Rita Orji recommended to serve on the United Nations International Scientific AI Panel

In a world where artificial intelligence is reshaping economies, societies, and power structures at unprecedented speed, the question of who gets to help shape its rules has never mattered more. This is why the recent recommendation of Professor Rita Orji to the United Nations International Scientific AI Panel is both a personal triumph and a moment of global significance for Nigeria, for Africa, and for the future of responsible AI governance.

Recommended by the UN Secretary-General, António Guterres, Prof. Orji stands among 40 experts drawn from across the world, following a rigorous international selection process. She is the only Nigerian on the list, and one of the very few voices representing the Global South at a table where decisions will influence how artificial intelligence evolves across borders and generations.

The final appointment now lies with the United Nations General Assembly, whose vote will determine the composition of a panel designed to guide humanity through one of its most transformative technological eras.

Why the United Nations AI Panel Matters Now

Artificial intelligence is advancing faster than any regulatory or ethical framework can easily contain. From automated decision-making to generative systems capable of influencing elections, economies, and culture, the stakes are no longer theoretical. They are immediate, global, and deeply human.

Recognising this urgency, the United Nations General Assembly took a landmark step last year by establishing an Independent International Scientific Panel on AI. The goal is clear: to ensure that global AI governance is grounded in independent, science-based assessment, not commercial pressure or geopolitical rivalry.

If approved, the panel will provide authoritative guidance to help governments keep pace with rapid technological change, ensuring that innovation remains aligned with humanity’s collective interests rather than drifting beyond democratic and ethical oversight.

Rita Orji’s recommendation places her at the heart of this global effort.

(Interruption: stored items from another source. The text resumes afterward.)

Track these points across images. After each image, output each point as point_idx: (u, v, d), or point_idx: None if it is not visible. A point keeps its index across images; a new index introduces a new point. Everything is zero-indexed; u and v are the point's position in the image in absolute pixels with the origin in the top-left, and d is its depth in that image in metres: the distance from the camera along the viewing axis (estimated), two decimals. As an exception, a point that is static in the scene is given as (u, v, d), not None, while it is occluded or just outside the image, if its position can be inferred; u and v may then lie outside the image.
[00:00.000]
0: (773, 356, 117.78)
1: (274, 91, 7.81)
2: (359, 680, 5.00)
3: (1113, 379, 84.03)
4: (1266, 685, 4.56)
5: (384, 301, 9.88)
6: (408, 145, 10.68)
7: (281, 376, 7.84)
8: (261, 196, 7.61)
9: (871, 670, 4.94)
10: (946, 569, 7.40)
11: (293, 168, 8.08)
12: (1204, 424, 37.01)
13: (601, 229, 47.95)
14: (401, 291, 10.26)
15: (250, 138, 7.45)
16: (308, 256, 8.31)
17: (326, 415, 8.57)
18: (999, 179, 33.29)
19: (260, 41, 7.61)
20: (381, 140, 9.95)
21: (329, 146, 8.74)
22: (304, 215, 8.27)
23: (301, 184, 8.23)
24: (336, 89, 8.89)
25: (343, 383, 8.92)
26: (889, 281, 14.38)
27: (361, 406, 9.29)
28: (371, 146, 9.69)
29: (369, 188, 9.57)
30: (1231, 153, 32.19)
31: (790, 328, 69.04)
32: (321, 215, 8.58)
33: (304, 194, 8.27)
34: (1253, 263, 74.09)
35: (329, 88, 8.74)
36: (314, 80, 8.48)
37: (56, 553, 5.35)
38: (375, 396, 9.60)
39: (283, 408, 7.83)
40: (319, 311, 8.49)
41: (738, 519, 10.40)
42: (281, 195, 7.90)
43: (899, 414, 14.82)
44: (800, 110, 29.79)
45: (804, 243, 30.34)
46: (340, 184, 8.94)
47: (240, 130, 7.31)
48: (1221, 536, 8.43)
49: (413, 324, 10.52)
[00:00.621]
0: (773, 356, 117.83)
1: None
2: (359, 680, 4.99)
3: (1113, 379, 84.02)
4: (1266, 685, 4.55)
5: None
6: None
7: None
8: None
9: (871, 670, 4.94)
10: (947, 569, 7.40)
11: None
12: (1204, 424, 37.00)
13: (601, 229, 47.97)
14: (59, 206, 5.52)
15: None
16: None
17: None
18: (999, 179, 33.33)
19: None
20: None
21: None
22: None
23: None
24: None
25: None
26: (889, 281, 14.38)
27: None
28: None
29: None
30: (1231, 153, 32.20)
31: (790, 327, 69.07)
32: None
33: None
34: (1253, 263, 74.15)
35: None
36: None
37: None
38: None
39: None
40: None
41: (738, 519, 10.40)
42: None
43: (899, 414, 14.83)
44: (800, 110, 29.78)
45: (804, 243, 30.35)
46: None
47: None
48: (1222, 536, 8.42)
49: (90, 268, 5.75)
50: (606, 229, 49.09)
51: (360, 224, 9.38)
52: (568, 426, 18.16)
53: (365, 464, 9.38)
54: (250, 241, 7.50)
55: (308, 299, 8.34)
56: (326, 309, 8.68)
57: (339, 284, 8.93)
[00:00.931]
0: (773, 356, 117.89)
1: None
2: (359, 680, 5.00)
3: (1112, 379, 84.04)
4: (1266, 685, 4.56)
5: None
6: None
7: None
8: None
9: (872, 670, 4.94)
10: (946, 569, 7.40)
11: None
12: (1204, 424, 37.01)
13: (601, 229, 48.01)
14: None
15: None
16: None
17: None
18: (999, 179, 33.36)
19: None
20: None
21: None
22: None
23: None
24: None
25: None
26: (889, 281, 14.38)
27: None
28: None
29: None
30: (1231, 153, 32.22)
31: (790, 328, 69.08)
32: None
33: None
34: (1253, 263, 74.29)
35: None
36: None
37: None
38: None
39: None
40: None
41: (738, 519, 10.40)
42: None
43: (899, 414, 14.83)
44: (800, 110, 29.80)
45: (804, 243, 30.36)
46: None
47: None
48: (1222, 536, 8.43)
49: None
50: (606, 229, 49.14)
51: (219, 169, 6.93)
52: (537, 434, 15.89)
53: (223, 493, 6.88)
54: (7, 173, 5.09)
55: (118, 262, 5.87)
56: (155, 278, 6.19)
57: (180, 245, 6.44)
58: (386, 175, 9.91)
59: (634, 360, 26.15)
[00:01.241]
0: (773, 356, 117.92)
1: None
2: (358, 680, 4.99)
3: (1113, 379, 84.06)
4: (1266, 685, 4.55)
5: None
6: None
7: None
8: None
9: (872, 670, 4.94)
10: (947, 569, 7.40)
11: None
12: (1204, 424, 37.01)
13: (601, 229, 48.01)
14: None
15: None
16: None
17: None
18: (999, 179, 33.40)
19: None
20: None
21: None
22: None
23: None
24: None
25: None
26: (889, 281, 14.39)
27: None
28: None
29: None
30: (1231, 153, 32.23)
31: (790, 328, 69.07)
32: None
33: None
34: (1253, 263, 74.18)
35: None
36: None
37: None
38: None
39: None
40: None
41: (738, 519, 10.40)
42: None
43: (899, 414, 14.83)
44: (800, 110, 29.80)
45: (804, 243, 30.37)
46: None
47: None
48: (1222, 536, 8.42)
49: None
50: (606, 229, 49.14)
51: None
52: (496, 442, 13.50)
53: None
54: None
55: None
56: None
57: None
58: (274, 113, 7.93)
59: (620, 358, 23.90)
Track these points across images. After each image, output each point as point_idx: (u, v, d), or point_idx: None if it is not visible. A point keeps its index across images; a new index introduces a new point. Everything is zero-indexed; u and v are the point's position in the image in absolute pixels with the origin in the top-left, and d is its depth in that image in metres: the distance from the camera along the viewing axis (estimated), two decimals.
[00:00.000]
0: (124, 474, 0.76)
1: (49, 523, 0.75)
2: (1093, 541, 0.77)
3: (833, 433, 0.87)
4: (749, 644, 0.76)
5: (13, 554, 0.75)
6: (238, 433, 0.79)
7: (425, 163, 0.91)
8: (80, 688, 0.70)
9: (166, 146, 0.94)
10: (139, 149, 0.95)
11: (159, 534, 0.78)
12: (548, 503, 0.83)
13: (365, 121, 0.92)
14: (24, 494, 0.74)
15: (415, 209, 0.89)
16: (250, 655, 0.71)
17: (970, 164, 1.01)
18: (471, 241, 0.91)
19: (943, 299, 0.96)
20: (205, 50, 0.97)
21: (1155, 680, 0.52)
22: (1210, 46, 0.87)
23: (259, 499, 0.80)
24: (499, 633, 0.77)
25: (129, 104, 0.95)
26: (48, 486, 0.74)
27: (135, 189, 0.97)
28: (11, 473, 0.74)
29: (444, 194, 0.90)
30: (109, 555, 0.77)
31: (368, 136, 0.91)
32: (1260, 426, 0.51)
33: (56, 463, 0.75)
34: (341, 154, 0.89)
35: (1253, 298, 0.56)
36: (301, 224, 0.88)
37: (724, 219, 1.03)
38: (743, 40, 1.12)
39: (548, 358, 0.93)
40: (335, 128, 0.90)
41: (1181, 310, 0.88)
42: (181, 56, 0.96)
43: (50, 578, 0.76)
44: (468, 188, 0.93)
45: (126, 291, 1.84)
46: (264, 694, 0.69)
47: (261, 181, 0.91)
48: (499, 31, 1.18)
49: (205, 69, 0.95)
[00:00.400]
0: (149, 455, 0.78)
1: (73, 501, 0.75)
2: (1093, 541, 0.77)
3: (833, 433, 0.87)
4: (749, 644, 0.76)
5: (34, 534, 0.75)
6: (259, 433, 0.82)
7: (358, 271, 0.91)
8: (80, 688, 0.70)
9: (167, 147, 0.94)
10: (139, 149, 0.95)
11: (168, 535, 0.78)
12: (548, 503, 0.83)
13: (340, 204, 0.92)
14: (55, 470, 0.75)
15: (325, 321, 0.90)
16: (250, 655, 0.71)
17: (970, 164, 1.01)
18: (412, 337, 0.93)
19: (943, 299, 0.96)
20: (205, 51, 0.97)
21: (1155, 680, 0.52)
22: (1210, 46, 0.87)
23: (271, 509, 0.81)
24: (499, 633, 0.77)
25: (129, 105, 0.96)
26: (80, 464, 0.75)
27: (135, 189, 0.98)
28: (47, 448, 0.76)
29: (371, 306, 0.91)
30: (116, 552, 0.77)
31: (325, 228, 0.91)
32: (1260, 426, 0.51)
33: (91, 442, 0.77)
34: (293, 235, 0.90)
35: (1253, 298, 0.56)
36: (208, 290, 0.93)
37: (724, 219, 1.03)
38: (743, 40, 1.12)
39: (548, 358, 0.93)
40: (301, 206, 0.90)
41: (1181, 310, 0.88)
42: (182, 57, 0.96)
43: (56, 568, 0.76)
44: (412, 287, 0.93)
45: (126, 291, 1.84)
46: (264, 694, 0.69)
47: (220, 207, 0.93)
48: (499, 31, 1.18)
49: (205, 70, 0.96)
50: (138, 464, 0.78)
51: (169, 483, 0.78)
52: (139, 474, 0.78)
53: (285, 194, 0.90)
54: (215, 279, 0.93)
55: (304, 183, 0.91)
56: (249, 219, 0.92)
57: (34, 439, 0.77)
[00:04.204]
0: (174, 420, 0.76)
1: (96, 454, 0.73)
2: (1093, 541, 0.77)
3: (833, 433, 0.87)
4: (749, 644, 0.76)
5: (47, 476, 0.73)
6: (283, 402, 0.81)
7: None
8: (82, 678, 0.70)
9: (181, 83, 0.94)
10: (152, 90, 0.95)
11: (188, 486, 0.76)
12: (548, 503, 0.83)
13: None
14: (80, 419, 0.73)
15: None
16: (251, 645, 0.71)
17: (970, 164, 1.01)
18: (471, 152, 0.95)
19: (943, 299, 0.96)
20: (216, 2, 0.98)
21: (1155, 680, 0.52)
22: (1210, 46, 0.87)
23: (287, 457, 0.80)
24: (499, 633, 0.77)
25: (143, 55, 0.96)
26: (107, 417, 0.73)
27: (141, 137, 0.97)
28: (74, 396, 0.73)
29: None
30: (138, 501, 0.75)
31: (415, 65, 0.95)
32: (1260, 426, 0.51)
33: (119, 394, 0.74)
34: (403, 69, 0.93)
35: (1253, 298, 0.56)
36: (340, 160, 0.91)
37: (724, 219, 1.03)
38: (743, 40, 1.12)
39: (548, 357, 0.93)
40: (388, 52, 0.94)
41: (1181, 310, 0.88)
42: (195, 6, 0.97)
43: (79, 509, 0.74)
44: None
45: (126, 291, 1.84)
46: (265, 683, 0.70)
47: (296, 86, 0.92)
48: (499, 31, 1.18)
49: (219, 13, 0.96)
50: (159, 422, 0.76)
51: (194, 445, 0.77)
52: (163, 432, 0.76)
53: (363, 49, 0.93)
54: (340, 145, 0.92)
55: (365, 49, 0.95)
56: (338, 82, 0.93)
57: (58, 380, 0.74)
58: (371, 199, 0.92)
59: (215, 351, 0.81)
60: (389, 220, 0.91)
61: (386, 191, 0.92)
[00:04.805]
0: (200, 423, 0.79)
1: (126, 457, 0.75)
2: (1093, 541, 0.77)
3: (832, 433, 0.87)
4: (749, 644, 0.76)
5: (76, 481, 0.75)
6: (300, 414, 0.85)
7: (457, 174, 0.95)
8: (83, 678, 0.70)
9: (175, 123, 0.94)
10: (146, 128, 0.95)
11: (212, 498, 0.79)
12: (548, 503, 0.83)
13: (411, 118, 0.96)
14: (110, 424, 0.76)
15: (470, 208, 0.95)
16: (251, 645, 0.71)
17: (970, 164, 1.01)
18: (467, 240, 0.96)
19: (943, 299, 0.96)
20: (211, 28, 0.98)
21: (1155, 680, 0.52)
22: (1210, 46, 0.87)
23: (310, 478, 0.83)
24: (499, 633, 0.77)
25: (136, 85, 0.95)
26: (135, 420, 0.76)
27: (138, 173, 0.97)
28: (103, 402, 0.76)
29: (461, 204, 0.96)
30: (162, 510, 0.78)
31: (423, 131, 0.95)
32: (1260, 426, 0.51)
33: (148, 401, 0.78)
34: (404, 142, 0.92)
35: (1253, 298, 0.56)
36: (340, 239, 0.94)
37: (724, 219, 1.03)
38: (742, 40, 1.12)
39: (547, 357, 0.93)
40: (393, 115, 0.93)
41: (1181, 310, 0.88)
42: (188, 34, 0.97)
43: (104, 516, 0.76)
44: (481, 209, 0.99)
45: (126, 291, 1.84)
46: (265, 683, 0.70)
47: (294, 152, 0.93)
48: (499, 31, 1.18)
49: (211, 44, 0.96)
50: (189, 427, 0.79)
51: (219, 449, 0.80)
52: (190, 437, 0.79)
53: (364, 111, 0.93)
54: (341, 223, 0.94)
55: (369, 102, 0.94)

A Scholar Whose Work Anticipated This Moment

Rita’s career has long been shaped by the very questions the United Nations is now racing to address. As a Professor of Computer Science and Canada Research Chair in Persuasive Technology, she has spent years interrogating how intelligent systems interact with human values, behaviour, trust, and culture.

Her work sits at the intersection of human-centred AI, ethics, and persuasive technologies, fields that are increasingly central to debates around AI governance. Long before ethical AI became a policy buzzword, Rita was asking hard questions about bias, inclusion, and accountability, and building frameworks that show how technology can influence behaviour without manipulation or harm.

This depth of expertise makes her recommendation less symbolic and more strategic. She is not merely being recognised; she is being called upon because her research speaks directly to the challenges the world now faces.

Global Recognition, Built on Intellectual Rigor

Rita Orji’s academic journey is marked by sustained excellence rather than momentary acclaim. Her research has been published in leading international journals and conferences, widely cited, and applied across disciplines. She has received multiple awards for innovation, research impact, and leadership, and she is recognised globally as a thought leader in ethical and inclusive technology design.

Beyond publications and honours, her influence is evident in how her ideas travel from academic spaces into real-world conversations about policy, design, and governance. This ability to bridge theory and practice is precisely what the UN panel requires: experts who can translate scientific insight into guidance that governments can act upon.

A Voice for Inclusion in a Uneven Global Landscape

Perhaps the most profound aspect of Rita's recommendation is what it represents in a global system where technological power is often concentrated in a few regions. AI systems are frequently developed without sufficient input from the cultures, contexts, and communities most affected by their deployment.

Prof. Orji has consistently challenged this imbalance. Her work insists that technology must be inclusive by design, sensitive to cultural differences, and accountable to the people it serves. This perspective brings essential balance to a panel tasked with shaping governance frameworks meant for the entire world, not just its most technologically advanced corners.

Her presence ensures that conversations about AI ethics are not abstract, but grounded in lived realities across diverse societies.

Looking Ahead

As the United Nations General Assembly prepares to vote on the panel’s composition, Rita Orji’s recommendation already stands as a moment of significance. If confirmed, she will help guide how the world thinks about, governs, and lives with artificial intelligence in the years ahead.

In a defining era for technology and humanity alike, her voice brings clarity, conscience, and credibility.

For Nigeria, it is a moment of quiet pride. For the world, it is a reminder that the future of AI governance is strongest when it reflects the full diversity of human experience.